In short, I wanted to be different and, let's face it, when you're growing up in the ghettos north of Golders Green Road, Luton is about as different as you can get.

If the truth be told, and tell me if this is not perversity itself in a town where Vauxhall looms larger than God, Luton are probably the most Jewish club of the lot, the Red Sea of Kenilworth Road parting at various times to engulf a Jewish chairman, Jewish manager, and that most exotic of species, a Jewish player - respectively David Kohler, David Pleat, and the much travelled and largely forgotten Barry Silkman, journeyman ball-juggler who graced our midfield for a few brief games between spells at nine other clubs, including Crystal Palace and Manchester City.

Silkman was a contemporary of Kevin Keegan with, arguably, less natural ability than the great man, but an infinitely better perm. Legend has it that, on asking his hairdresser for highlights, Silkman was shown an action replay of his last haircut.

Kohler's main claim to fame, apart from the wherewithal to win any number of Rodney Bewes lookalike competitions, is his obsession with what he calls his Kohlerdome, an all-singing, all-dancing, all-purpose arena replete with moveable pitch and retractable roof, at a cost that could fund 10 decades of French nuclear testing in the south Pacific.

You would think this was the dream of a man at the helm of a wealthy club. You would be wrong. For Kohler's policy as regards players seems to be: "Can he kick with both feet? Yes? Right, sell him, we need the money!" Phil Gray, Paul Telfer, Iain Dowie, Mick Harford and John Hartson are just some of the Luton alumni currently finding the net in higher echelons. The result? We are left with a team in which my late grandmother, aided only by her frame and a few puffs of Ventalin, would not look out of place.
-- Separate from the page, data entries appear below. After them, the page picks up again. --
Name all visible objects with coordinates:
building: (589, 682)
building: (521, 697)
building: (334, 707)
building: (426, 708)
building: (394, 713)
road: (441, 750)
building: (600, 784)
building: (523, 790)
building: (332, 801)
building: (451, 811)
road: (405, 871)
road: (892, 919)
How I ache for days of yore. Not the pre-war nostalgia of Joe Payne, 10 goals in one game against Bristol Rovers, a League record that stands to this very day and may never be bettered in these days of twin centre- backs and goalless draws.

Nor the decade of my birth, when the Bingham-Baynham-Owen team of 1959 took us to the FA Cup final, only to lose to the 10 men of Nottingham Forest. (11 men we can beat, but 10 we can't. Our spare player gets confused by the extra space and falls down quite a lot).

No. What I hanker after is a deal more recent. The team of 1987/88, the team of nine internationals, fashioned by Pleat, inherited by Ray Harford, and managed once again by the Jewish boy whose manic Irish jig on defeating Manchester City with the last kick of the 1982/83 season to preserve our top-flight status was a sight never to be forgotten and still much beloved by television pundits and video playback fans.

Hang it all, the team that came from 2-1 down with minutes left to defeat the might of Arsenal and lift the League Cup (or whatever they called it then) not eight years ago. Glory days, when capacity crowds would grace the Nissen hut that masquerades as our stadium. How different today when the one policeman that patrols outside the ground does so for the sole purpose of throwing people in.

But Luton are my team, handed down by God on Mount Sinai, and they'll be my team until death, or a particularly lucrative takeover bid, do us part.